Butchering day on the farm was extremely busy for all the family. The hogs were killed far from the eyes of the young children. Yet, the children knew what it was all about. They were expected to help with some of the chores in the house. My job was to help Mama with the BOUDIN and the SCRAPPLE (headcheese). The fresh blood and the pigs' heads were brought to the house in pails and we got to work. My sister, Mary Dupuis Loser, got my mother to write down the recipe for BOUDIN. Her recipe for HEADCHEESE is lost.

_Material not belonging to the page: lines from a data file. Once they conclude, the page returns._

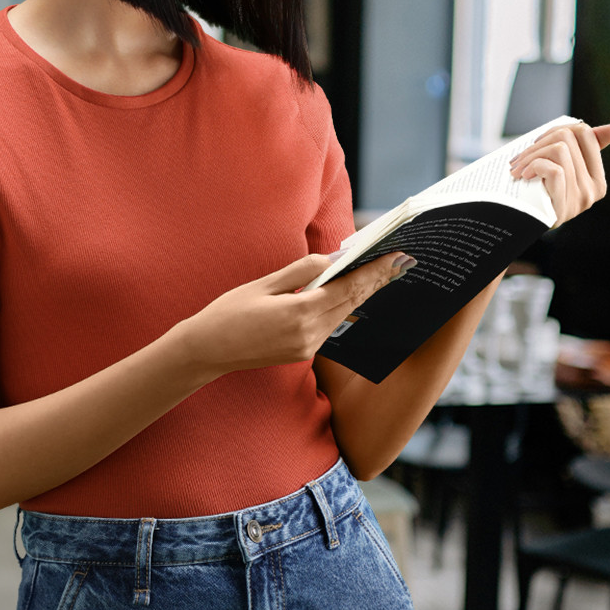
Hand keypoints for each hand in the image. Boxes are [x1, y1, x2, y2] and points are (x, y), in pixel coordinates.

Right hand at [177, 250, 407, 379]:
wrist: (208, 350)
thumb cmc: (229, 311)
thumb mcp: (263, 284)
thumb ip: (301, 271)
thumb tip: (332, 259)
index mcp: (299, 313)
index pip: (347, 288)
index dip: (374, 272)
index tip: (395, 257)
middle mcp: (309, 334)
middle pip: (351, 302)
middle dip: (376, 281)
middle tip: (401, 262)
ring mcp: (307, 346)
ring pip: (342, 314)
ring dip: (362, 293)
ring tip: (382, 273)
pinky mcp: (302, 352)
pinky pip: (329, 325)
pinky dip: (343, 306)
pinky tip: (351, 293)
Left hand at [509, 122, 609, 225]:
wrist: (522, 225)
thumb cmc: (540, 195)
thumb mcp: (562, 172)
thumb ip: (582, 151)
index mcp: (597, 177)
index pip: (585, 133)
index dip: (558, 130)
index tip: (540, 142)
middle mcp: (593, 188)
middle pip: (567, 137)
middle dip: (538, 142)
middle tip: (522, 157)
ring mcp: (580, 198)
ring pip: (559, 150)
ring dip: (531, 155)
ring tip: (518, 168)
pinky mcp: (565, 207)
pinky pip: (555, 170)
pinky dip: (535, 166)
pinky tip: (524, 175)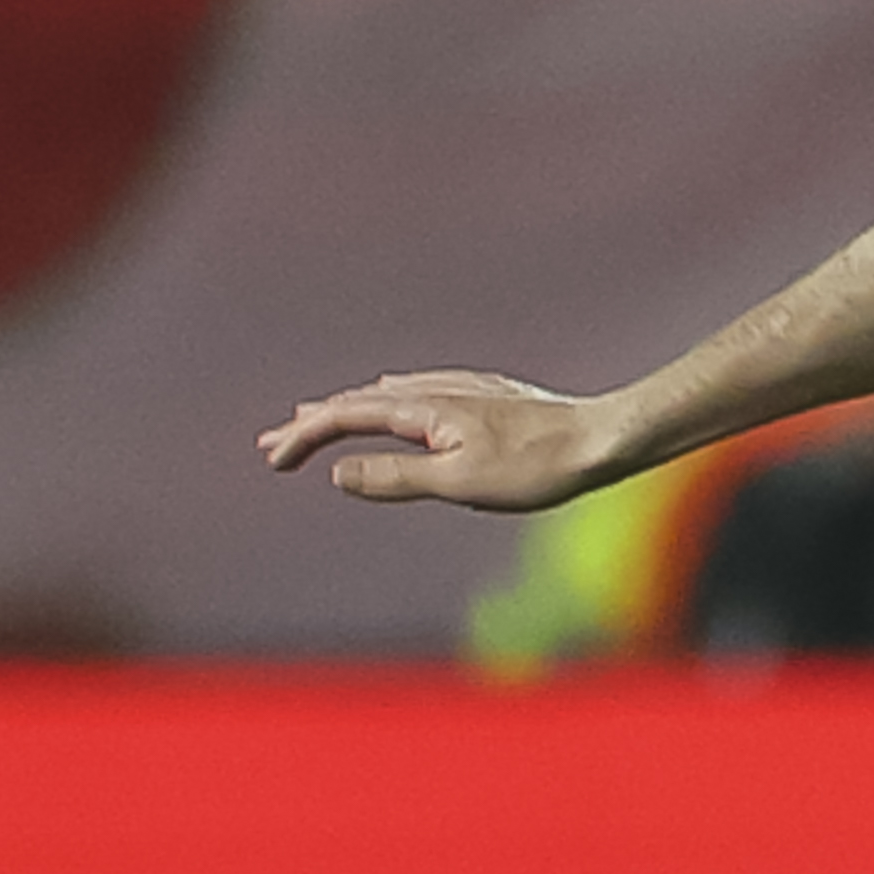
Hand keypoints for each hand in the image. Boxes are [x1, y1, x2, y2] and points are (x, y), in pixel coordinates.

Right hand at [257, 370, 624, 512]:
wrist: (600, 439)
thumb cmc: (535, 467)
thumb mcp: (457, 483)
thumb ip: (395, 477)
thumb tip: (338, 472)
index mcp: (423, 410)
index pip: (345, 416)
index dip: (304, 436)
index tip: (275, 459)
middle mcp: (436, 390)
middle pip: (359, 402)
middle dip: (313, 423)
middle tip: (273, 443)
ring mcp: (460, 389)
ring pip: (387, 395)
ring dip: (346, 410)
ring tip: (316, 421)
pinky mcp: (483, 395)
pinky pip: (417, 391)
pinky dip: (386, 400)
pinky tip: (391, 398)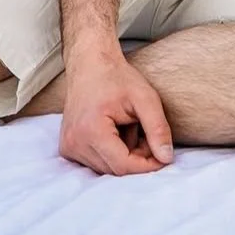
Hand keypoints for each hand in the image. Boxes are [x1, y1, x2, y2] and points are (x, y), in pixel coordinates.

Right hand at [59, 49, 173, 175]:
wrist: (90, 65)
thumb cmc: (118, 78)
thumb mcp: (145, 98)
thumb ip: (158, 128)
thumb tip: (167, 158)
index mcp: (91, 131)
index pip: (123, 165)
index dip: (147, 165)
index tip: (165, 157)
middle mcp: (74, 144)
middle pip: (114, 169)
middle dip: (137, 159)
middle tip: (150, 136)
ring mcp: (68, 147)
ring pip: (105, 167)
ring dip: (124, 155)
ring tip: (131, 127)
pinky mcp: (67, 148)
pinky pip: (95, 161)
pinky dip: (112, 152)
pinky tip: (118, 131)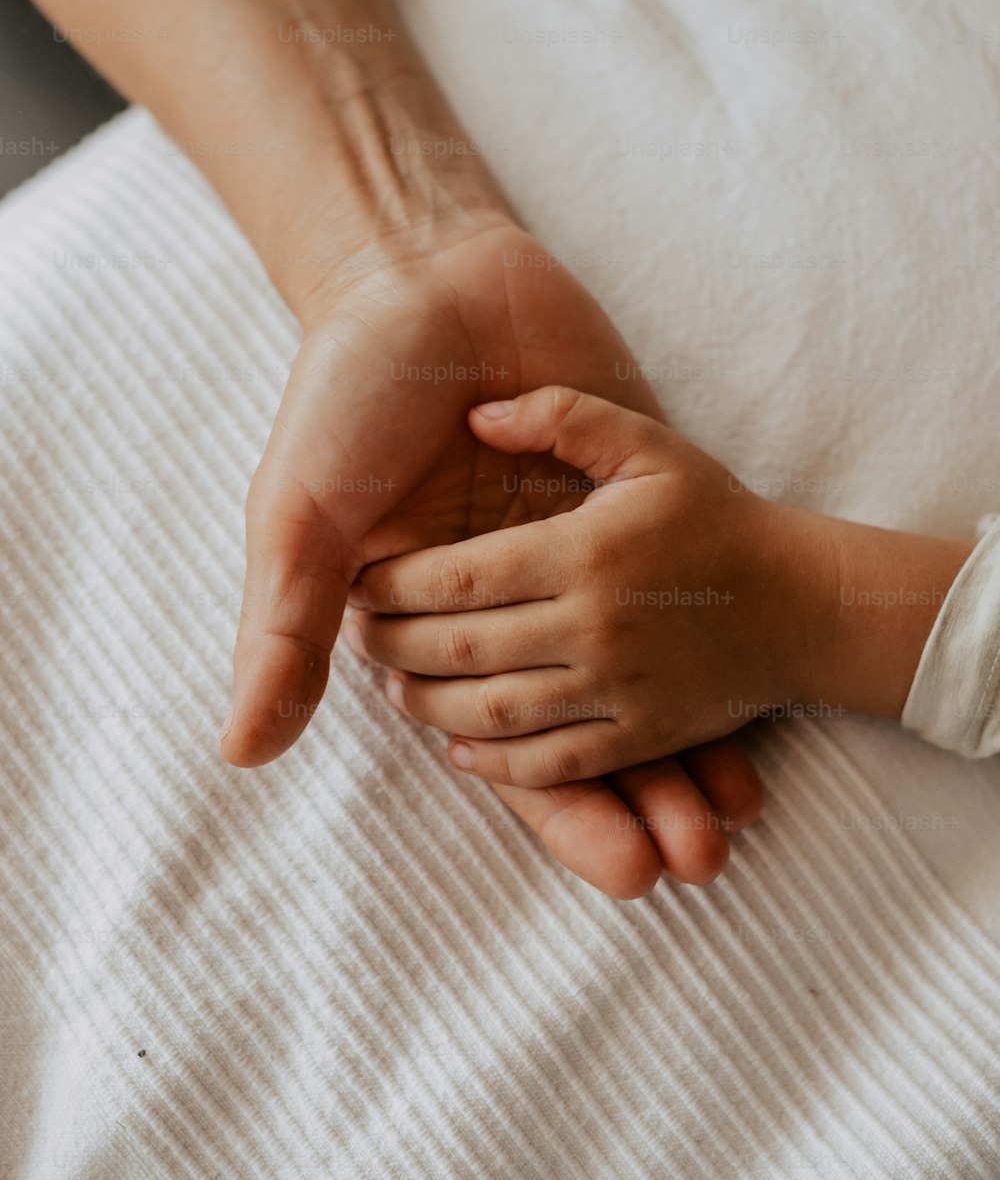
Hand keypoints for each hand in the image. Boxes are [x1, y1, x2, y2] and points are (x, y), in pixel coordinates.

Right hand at [221, 226, 762, 895]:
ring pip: (635, 674)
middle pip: (582, 728)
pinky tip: (758, 709)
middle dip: (635, 800)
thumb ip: (289, 630)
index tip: (624, 869)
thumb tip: (242, 753)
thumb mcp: (305, 517)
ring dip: (681, 749)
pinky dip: (707, 649)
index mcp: (433, 633)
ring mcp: (573, 559)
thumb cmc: (346, 401)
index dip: (557, 810)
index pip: (503, 747)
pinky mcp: (624, 500)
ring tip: (734, 820)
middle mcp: (510, 612)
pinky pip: (669, 586)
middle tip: (695, 863)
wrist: (421, 277)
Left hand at [349, 384, 838, 778]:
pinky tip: (457, 745)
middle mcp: (596, 625)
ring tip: (394, 686)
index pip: (459, 576)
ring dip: (429, 705)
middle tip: (360, 635)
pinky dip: (494, 764)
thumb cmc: (714, 513)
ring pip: (494, 714)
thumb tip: (473, 415)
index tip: (363, 579)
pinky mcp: (640, 735)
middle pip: (462, 649)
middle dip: (395, 645)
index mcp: (587, 550)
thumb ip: (559, 416)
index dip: (396, 584)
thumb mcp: (646, 442)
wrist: (805, 601)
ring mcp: (619, 689)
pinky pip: (550, 763)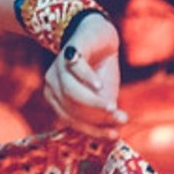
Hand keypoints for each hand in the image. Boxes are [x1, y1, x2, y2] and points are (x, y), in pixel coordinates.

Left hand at [43, 11, 125, 135]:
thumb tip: (119, 127)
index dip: (93, 130)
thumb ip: (107, 109)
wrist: (99, 37)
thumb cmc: (100, 70)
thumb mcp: (105, 93)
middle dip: (96, 117)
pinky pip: (74, 68)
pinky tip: (100, 85)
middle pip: (70, 108)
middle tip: (120, 120)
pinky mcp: (69, 51)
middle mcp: (53, 85)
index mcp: (57, 99)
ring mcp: (58, 67)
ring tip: (112, 108)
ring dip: (93, 102)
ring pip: (70, 91)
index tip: (115, 136)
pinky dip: (87, 78)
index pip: (72, 120)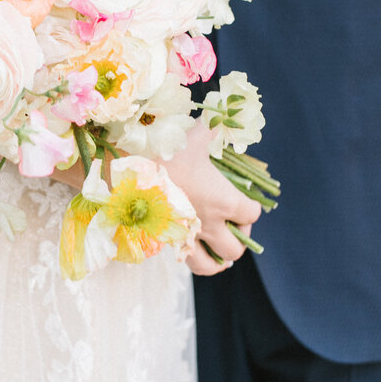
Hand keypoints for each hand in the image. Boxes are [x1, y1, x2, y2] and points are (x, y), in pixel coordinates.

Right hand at [165, 121, 261, 275]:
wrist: (128, 171)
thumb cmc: (166, 150)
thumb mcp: (195, 134)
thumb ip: (213, 128)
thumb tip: (223, 116)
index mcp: (223, 199)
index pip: (251, 213)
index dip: (252, 208)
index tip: (245, 199)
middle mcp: (210, 223)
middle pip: (237, 247)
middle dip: (240, 237)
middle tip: (232, 224)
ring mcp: (189, 236)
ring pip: (215, 264)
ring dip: (221, 257)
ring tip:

1 gallon fresh pig's blood

1 cup milk

1 teaspoon salt

1/4 teaspoon of pepper

1 teaspoon cinnamon

2 or 3 large onions, ground

3 pounds fresh ground pork


Run blood through a sieve to break clots. In a large mixing bowl, mix all ingredients. Put in greased cake pans and bake at 250° F. until coagulated. (Test with a knife. If the knife comes out clean, the BOUDIN is done.)

If you use casings, do not fill them too full. Tie them off and boil them in lots of water for 45 minutes to an hour, depending on the size. Make sure they do not rest on the bottom of the boiling pot.

My mother, Emelie Archambault Dupuis, of Peshtigo, Wl used this recipe hundreds of times. The recipe was handed down to her by her mother, Elisabeth Gervais Archambault, who immigrated from Pointe aux Trembles, Quebec.